### Data ###

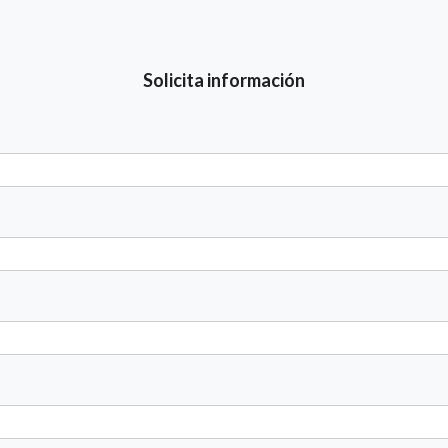
Solicita información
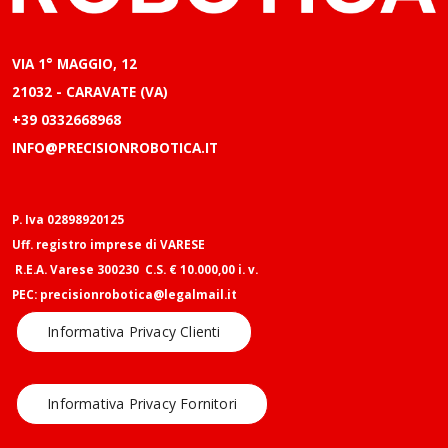
VIA 1° MAGGIO, 12
21032 - CARAVATE (VA)
+39 0332668968
INFO@PRECISIONROBOTICA.IT
P. Iva 02898920125
Uff. registro imprese di VARESE
R.E.A. Varese 300230 C.S. € 10.000,00 i. v.
PEC: precisionrobotica@legalmail.it
Informativa Privacy Clienti
Informativa Privacy Fornitori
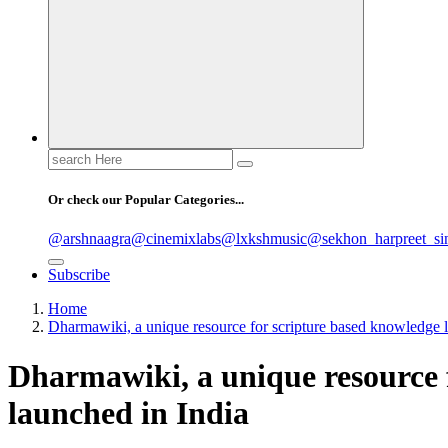
Search
for:
Or check our Popular Categories...
@arshnaagra
@cinemixlabs
@lxkshmusic
@sekhon_harpreet_si
Subscribe
Home
Dharmawiki, a unique resource for scripture based knowledge 
Dharmawiki, a unique resource 
launched in India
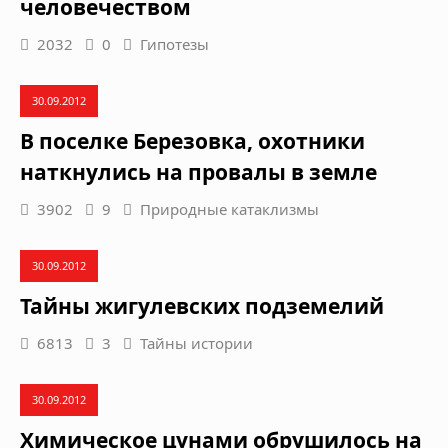
человечеством
2032
0
Гипотезы
30.09.2012
В поселке Березовка, охотники
наткнулись на провалы в земле
3902
9
Природные катаклизмы
30.09.2012
Тайны жигулевских подземелий
6813
3
Тайны истории
30.09.2012
Химическое цунами обрушилось на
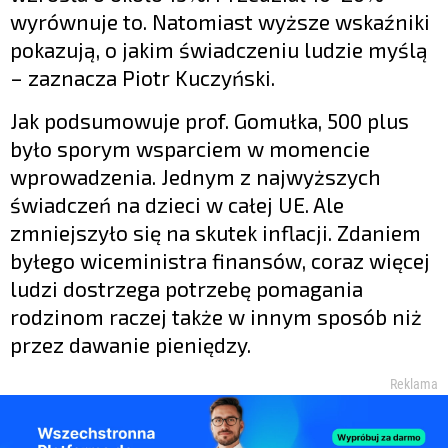
wyrównuje to. Natomiast wyższe wskaźniki
pokazują, o jakim świadczeniu ludzie myślą
– zaznacza Piotr Kuczyński.
Jak podsumowuje prof. Gomułka, 500 plus
było sporym wsparciem w momencie
wprowadzenia. Jednym z najwyższych
świadczeń na dzieci w całej UE. Ale
zmniejszyło się na skutek inflacji. Zdaniem
byłego wiceministra finansów, coraz więcej
ludzi dostrzega potrzebę pomagania
rodzinom raczej także w innym sposób niż
przez dawanie pieniędzy.
Reklama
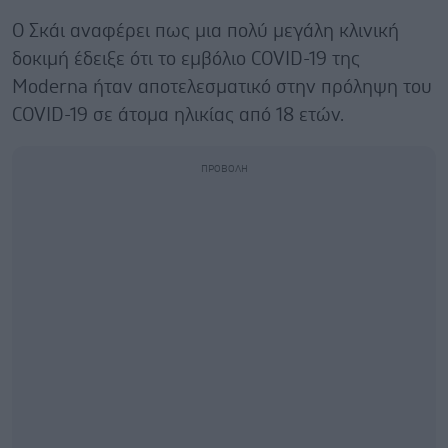
Ο Σκάι αναφέρει πως μια πολύ μεγάλη κλινική
δοκιμή έδειξε ότι το εμβόλιο COVID-19 της
Moderna ήταν αποτελεσματικό στην πρόληψη του
COVID-19 σε άτομα ηλικίας από 18 ετών.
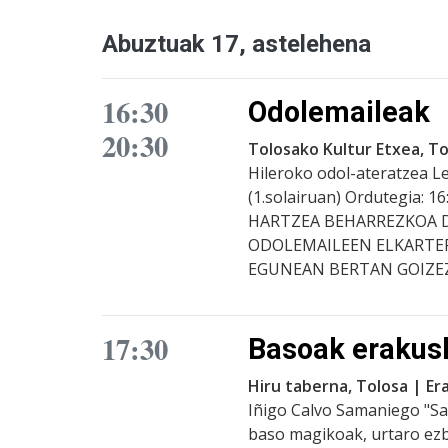
Abuztuak 17, astelehena
16:30
Odolemaileak
20:30
Tolosako Kultur Etxea, T
Hileroko odol-ateratzea L
(1.solairuan) Ordutegia: 
HARTZEA BEHARREZKOA D
ODOLEMAILEEN ELKARTERA
EGUNEAN BERTAN GOIZEZ D
17:30
Basoak erakus
Hiru taberna, Tolosa | E
Iñigo Calvo Samaniego "Sa
baso magikoak, urtaro ezb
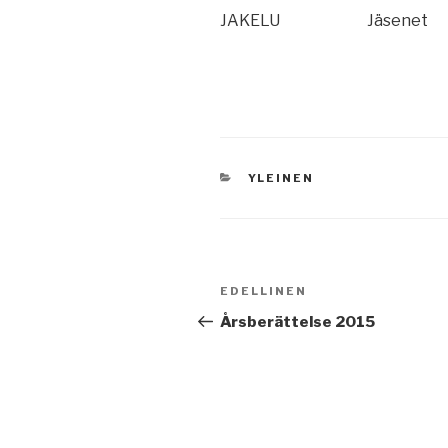
JAKELU
Jäsenet
KATEGORIAT
YLEINEN
Artikkelien
Edellinen
EDELLINEN
selaus
artikkeli
Årsberättelse 2015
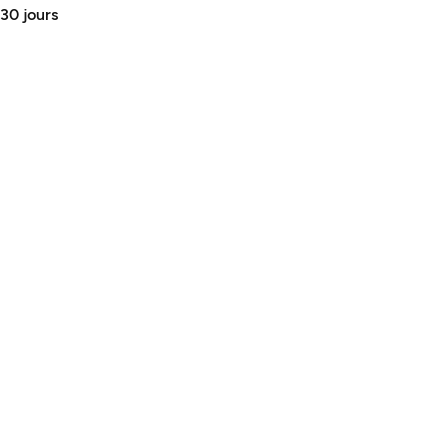
 30 jours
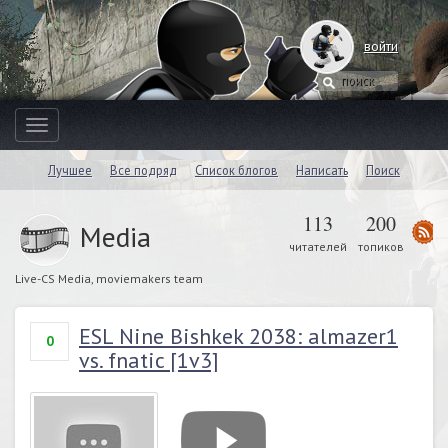
войти
Toggle
navigation
Лучшее
Все подряд
Список блогов
Написать
Поиск
113
200
Media
читателей
топиков
Live-CS Media, moviemakers team
ESL Nine Bishkek 2038: almazer1
0
vs. fnatic [1v3]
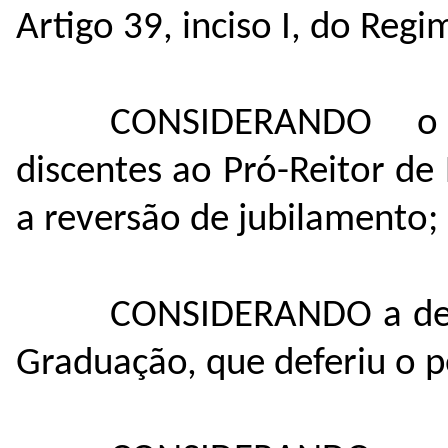
Artigo 39, inciso I, do Reg
CONSIDERANDO o 
discentes ao Pró-Reitor de
a reversão de jubilamento;
CONSIDERANDO a deci
Graduação, que deferiu o p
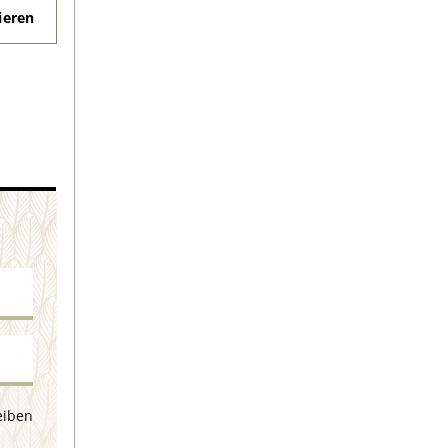
eren
eiben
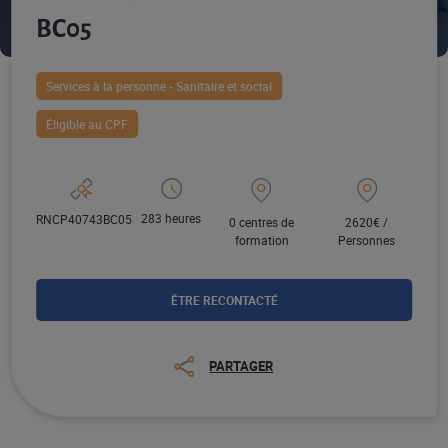
BC05
Services à la personne - Sanitaire et social
Éligible au CPF
283 heures
RNCP40743BC05
0 centres de
2620€ /
formation
Personnes
ÊTRE RECONTACTÉ
PARTAGER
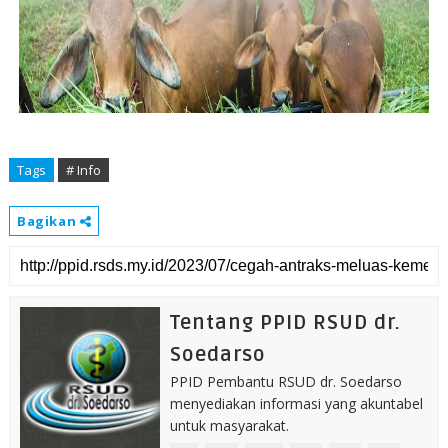
Tags
# Info
Bagikan
Tentang PPID RSUD dr.
Soedarso
PPID Pembantu RSUD dr. Soedarso
menyediakan informasi yang akuntabel
untuk masyarakat.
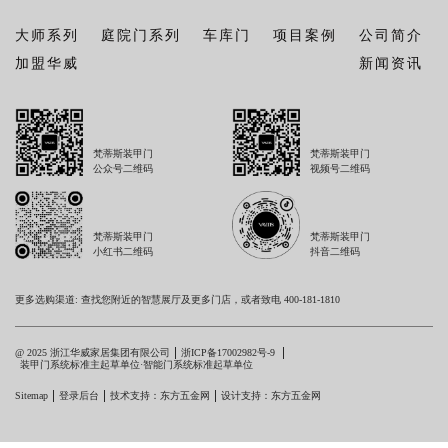
大师系列
庭院门系列
车库门
项目案例
公司简介
加盟华威
新闻资讯
梵蒂斯装甲门
梵蒂斯装甲门
公众号二维码
视频号二维码
梵蒂斯装甲门
梵蒂斯装甲门
小红书二维码
抖音二维码
更多选购渠道: 查找您附近的智慧展厅及更多门店，或者致电 400-181-1810
@ 2025 浙江华威家居集团有限公司
浙ICP备17002982号-9
装甲门系统标准主起草单位·智能门系统标准起草单位
Sitemap
登录后台
技术支持：东方五金网
设计支持：东方五金网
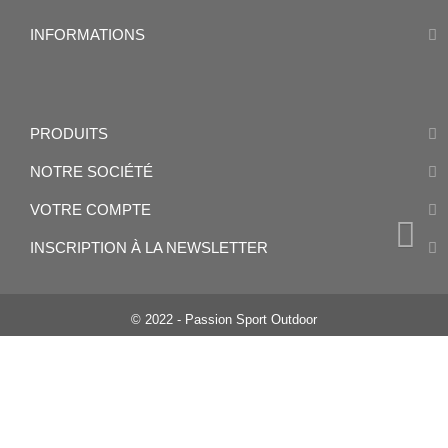
INFORMATIONS
PRODUITS
NOTRE SOCIÉTÉ
VOTRE COMPTE
INSCRIPTION À LA NEWSLETTER
© 2022 - Passion Sport Outdoor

###

Set the listing down exactly, without its pictures.

Solicita información
VIA 1° MAGGIO, 12
21032 - CARAVATE (VA)
+39 0332668968
INFO@PRECISIONROBOTICA.IT
P. Iva 02898920125
Uff. registro imprese di VARESE
R.E.A. Varese 300230 C.S. € 10.000,00 i. v.
PEC: precisionrobotica@legalmail.it
Informativa Privacy Clienti
Informativa Privacy Fornitori
Search
for:
Or check our Popular Categories...
@arshnaagra
@cinemixlabs
@lxkshmusic
@sekhon_harpreet_si
Subscribe
Home
Dharmawiki, a unique resource for scripture based knowledge 
Dharmawiki, a unique resource 
launched in India
человечеством
2032
0
Гипотезы
30.09.2012
В поселке Березовка, охотники
наткнулись на провалы в земле
3902
9
Природные катаклизмы
30.09.2012
Тайны жигулевских подземелий
6813
3
Тайны истории
30.09.2012
Химическое цунами обрушилось на
wyrównuje to. Natomiast wyższe wskaźniki
pokazują, o jakim świadczeniu ludzie myślą
– zaznacza Piotr Kuczyński.
Jak podsumowuje prof. Gomułka, 500 plus
było sporym wsparciem w momencie
wprowadzenia. Jednym z najwyższych
świadczeń na dzieci w całej UE. Ale
zmniejszyło się na skutek inflacji. Zdaniem
byłego wiceministra finansów, coraz więcej
ludzi dostrzega potrzebę pomagania
rodzinom raczej także w innym sposób niż
przez dawanie pieniędzy.
Reklama
Ο Σκάι αναφέρει πως μια πολύ μεγάλη κλινική
δοκιμή έδειξε ότι το εμβόλιο COVID-19 της
Moderna ήταν αποτελεσματικό στην πρόληψη του
COVID-19 σε άτομα ηλικίας από 18 ετών.
Abuztuak 17, astelehena
16:30
Odolemaileak
20:30
Tolosako Kultur Etxea, T
Hileroko odol-ateratzea L
(1.solairuan) Ordutegia: 
HARTZEA BEHARREZKOA D
ODOLEMAILEEN ELKARTERA
EGUNEAN BERTAN GOIZEZ D
17:30
Basoak erakus
Hiru taberna, Tolosa | E
Iñigo Calvo Samaniego "Sa
baso magikoak, urtaro ezb
JAKELU
Jäsenet
KATEGORIAT
YLEINEN
Artikkelien
Edellinen
EDELLINEN
selaus
artikkeli
Årsberättelse 2015
 30 jours
войти
Toggle
navigation
Лучшее
Все подряд
Список блогов
Написать
Поиск
113
200
Media
читателей
топиков
Live-CS Media, moviemakers team
ESL Nine Bishkek 2038: almazer1
0
vs. fnatic [1v3]
Artigo 39, inciso I, do Reg
CONSIDERANDO o 
discentes ao Pró-Reitor de
a reversão de jubilamento;
CONSIDERANDO a deci
Graduação, que deferiu o p
eren
eiben
BC05
Services à la personne - Sanitaire et social
Éligible au CPF
283 heures
RNCP40743BC05
0 centres de
2620€ /
formation
Personnes
ÊTRE RECONTACTÉ
PARTAGER
Tags
# Info
Bagikan
Tentang PPID RSUD dr.
Soedarso
PPID Pembantu RSUD dr. Soedarso
menyediakan informasi yang akuntabel
untuk masyarakat.
大师系列
庭院门系列
车库门
项目案例
公司简介
加盟华威
新闻资讯
梵蒂斯装甲门
梵蒂斯装甲门
公众号二维码
视频号二维码
梵蒂斯装甲门
梵蒂斯装甲门
小红书二维码
抖音二维码
更多选购渠道: 查找您附近的智慧展厅及更多门店，或者致电 400-181-1810
@ 2025 浙江华威家居集团有限公司
浙ICP备17002982号-9
装甲门系统标准主起草单位·智能门系统标准起草单位
Sitemap
登录后台
技术支持：东方五金网
设计支持：东方五金网
INFORMATIONS
PRODUITS
NOTRE SOCIÉTÉ
VOTRE COMPTE
INSCRIPTION À LA NEWSLETTER
© 2022 - Passion Sport Outdoor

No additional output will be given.